箱根駅伝で明治大は「この20年間のなかでも仕上がりがいい」山本豪・新監督が明かした指導法「要求するばかりはフェアじゃない」 (3ページ目)

  • 和田悟志●取材・文 text by Wada Satoshi
  • photo by Wada Satoshi

【一人ひとりの適材適所を見極める】

ーー今回は、800mの中学記録保持者でもある馬場選手が16人に入ったのが驚きました。山本豪監督がもともと指導されていた選手ですが、下級生の頃から箱根を見据えていたのでしょうか?

 5000mもほとんど走ったことがない状況だったので未知数だったんですが、彼は取り組む姿勢がすばらしく、地道な努力ができる選手なので、チャンスはあるんじゃないかと思っていました。3年生の11月ぐらいに最後は箱根にトライしてみるのもいいんじゃないかって話をしました。彼のほうも「挑戦をしていいんですか?」みたいな反応で「やります」と。

 本格的に長距離に転向したのは今夏から。11月の世田谷(246)ハーフ(マラソン)はおっかなびっくりでしたが、その後の選抜合宿なんかはしっかり走っていました。(エントリーメンバーの)16人の16番目ではない。練習の出来は12番目ぐらいですから、文句なしの16人のメンバー入りですよ。

ーーOBの河村選手も最後の年は10区を走りました。

 河村ほどの持久力はないので、現状では出番があるとすれば6区ですね。

ーー6区には、前回好走した堀颯介選手(2年)がいます。今季は走力もアップしたので、平地区間に回すのでしょうか?
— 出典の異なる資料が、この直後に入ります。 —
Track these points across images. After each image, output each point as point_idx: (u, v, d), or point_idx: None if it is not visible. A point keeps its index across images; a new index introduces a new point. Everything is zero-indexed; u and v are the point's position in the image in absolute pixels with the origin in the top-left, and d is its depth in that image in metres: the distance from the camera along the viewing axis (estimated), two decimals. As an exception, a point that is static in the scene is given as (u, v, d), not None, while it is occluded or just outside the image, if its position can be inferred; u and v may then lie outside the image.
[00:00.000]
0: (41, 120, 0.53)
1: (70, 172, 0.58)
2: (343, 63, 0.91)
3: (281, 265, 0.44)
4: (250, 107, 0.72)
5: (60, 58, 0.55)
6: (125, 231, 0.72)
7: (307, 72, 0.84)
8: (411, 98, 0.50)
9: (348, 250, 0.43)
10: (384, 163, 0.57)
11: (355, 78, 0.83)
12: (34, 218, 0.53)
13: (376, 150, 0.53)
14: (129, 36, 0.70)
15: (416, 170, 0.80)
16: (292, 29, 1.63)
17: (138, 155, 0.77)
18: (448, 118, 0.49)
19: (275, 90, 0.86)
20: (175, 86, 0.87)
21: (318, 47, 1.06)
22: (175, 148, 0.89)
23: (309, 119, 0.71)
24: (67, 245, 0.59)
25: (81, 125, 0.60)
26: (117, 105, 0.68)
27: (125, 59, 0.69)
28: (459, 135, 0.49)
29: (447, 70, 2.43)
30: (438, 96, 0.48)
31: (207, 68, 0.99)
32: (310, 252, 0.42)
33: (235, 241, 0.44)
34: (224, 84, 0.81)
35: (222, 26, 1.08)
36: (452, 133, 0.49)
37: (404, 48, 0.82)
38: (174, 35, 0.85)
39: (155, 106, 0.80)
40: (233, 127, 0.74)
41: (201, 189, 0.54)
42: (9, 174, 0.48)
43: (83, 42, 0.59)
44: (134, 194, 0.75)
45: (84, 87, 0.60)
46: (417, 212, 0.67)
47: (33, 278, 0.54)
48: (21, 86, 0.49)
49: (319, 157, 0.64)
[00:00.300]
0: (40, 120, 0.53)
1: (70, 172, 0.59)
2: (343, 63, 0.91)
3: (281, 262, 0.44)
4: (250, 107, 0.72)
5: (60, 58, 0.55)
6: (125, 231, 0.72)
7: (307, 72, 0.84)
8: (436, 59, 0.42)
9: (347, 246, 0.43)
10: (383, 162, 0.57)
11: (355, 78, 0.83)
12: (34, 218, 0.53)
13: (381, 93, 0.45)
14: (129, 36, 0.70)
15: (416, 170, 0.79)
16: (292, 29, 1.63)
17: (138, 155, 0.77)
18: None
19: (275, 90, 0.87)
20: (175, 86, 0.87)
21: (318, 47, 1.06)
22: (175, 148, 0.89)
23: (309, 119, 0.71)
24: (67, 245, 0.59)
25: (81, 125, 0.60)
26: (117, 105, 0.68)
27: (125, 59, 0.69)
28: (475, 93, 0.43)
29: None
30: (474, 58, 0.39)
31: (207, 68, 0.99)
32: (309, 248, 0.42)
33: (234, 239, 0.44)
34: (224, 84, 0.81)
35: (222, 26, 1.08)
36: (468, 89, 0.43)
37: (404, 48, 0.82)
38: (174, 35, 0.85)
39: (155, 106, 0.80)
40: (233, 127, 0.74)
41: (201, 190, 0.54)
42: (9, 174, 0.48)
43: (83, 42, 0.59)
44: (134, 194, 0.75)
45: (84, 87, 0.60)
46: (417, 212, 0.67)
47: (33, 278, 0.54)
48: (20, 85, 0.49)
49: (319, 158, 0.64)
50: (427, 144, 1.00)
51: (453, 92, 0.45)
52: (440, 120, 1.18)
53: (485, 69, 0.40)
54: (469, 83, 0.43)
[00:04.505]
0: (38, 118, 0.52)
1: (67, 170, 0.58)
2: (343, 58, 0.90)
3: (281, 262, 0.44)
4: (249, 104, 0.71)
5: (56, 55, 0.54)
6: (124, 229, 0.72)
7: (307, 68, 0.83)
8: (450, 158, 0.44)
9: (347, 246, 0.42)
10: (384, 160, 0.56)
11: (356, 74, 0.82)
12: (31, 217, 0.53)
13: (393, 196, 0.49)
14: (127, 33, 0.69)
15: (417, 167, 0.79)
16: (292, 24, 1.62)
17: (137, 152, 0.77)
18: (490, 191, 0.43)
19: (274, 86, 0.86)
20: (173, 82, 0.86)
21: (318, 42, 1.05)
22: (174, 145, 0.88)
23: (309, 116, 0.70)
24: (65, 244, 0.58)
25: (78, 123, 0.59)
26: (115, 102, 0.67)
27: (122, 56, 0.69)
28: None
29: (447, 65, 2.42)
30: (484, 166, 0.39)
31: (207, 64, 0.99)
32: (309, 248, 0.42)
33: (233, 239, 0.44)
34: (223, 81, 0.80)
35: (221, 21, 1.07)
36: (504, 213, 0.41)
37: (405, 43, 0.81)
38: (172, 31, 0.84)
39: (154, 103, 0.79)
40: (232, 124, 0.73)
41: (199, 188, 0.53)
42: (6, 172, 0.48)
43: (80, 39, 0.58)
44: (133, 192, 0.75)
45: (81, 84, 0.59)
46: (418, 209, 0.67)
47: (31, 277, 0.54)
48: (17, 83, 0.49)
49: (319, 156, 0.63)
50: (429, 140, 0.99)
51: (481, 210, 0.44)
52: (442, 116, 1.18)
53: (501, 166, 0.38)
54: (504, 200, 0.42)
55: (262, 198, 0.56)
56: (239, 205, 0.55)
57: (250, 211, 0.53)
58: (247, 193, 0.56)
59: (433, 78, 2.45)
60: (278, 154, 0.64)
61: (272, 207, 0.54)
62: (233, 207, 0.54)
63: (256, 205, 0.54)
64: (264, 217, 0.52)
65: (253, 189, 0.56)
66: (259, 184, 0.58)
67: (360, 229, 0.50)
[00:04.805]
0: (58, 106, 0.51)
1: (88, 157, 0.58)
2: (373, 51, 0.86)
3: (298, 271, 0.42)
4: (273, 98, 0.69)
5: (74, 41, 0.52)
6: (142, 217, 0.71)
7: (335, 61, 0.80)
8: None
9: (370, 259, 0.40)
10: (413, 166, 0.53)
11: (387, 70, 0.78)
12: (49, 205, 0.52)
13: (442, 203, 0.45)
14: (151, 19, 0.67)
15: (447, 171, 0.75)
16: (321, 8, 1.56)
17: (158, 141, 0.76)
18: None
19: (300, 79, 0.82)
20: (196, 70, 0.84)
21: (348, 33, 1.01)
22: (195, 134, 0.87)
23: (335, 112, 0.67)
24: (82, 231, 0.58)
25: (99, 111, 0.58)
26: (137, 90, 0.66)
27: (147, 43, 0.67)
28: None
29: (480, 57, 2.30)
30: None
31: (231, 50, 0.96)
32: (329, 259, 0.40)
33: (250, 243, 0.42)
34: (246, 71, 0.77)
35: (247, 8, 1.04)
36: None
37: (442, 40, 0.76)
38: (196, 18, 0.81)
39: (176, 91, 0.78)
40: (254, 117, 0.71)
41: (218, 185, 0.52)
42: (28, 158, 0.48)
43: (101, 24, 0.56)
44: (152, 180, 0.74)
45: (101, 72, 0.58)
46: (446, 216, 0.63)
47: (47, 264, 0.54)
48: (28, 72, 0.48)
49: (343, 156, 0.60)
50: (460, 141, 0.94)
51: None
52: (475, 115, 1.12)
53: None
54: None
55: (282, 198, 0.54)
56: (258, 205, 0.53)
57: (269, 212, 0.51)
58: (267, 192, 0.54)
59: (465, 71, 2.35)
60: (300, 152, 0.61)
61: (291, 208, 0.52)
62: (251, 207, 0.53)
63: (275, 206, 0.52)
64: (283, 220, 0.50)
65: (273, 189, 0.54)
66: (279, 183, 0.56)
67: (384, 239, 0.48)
 いや。堀は下る気満々ですよ(笑)。ただ、何かあった時には、堀は平地も走れますから。

ーー今季は、前回アキレス腱のケガで欠場した児玉真輝選手(4年)も復帰しました。前回7区区間賞の杉彩文海選手(4年)もおり、下級生も力があります。現状でエースと呼べる選手は?

 突出したエースはいませんが、吉川響(2年)と児玉、杉、森下翔太(2年)あたりが同じような力ですね。彼らは、今、ほぼ完璧に練習ができています。その下に、1年生の綾一輝、大湊柊翔が続いています。

ーー昨年度までもエース候補が複数名おり、山本佑樹・前駅伝監督も2区の起用に頭を悩ませていたように見えました。

 走り方によってコースに合う、合わないもありますし、選手もコースの好き嫌いがある。エースだから2区を走るというわけじゃなくて、適材適所に応じて配置したいと思います。

 たとえば、杉だったら下り基調が得意ですし、彼の走りは上に跳ばないから向かい風の影響も大きく受けません。逆に、森下はアップダウンがあるほうがいいと言っています。そういった点を考慮したい。

ーー1年生はふたりともすでにハーフで1時間2分台をマークしています。即戦力になりそうです。

 大湊と綾はいつも一緒に練習をしていて、ライバル意識も強い。本人たちも「あいつがこれだけいけるなら、自分も」という意識のようです。彼らは練習どおりの結果を出してくれるので、僕のなかでも安心して送り出せる選手です。大湊は往路の大事なところでしっかりと走ってもらいます。綾は故障上がりなので、使うとしたら復路になりますね。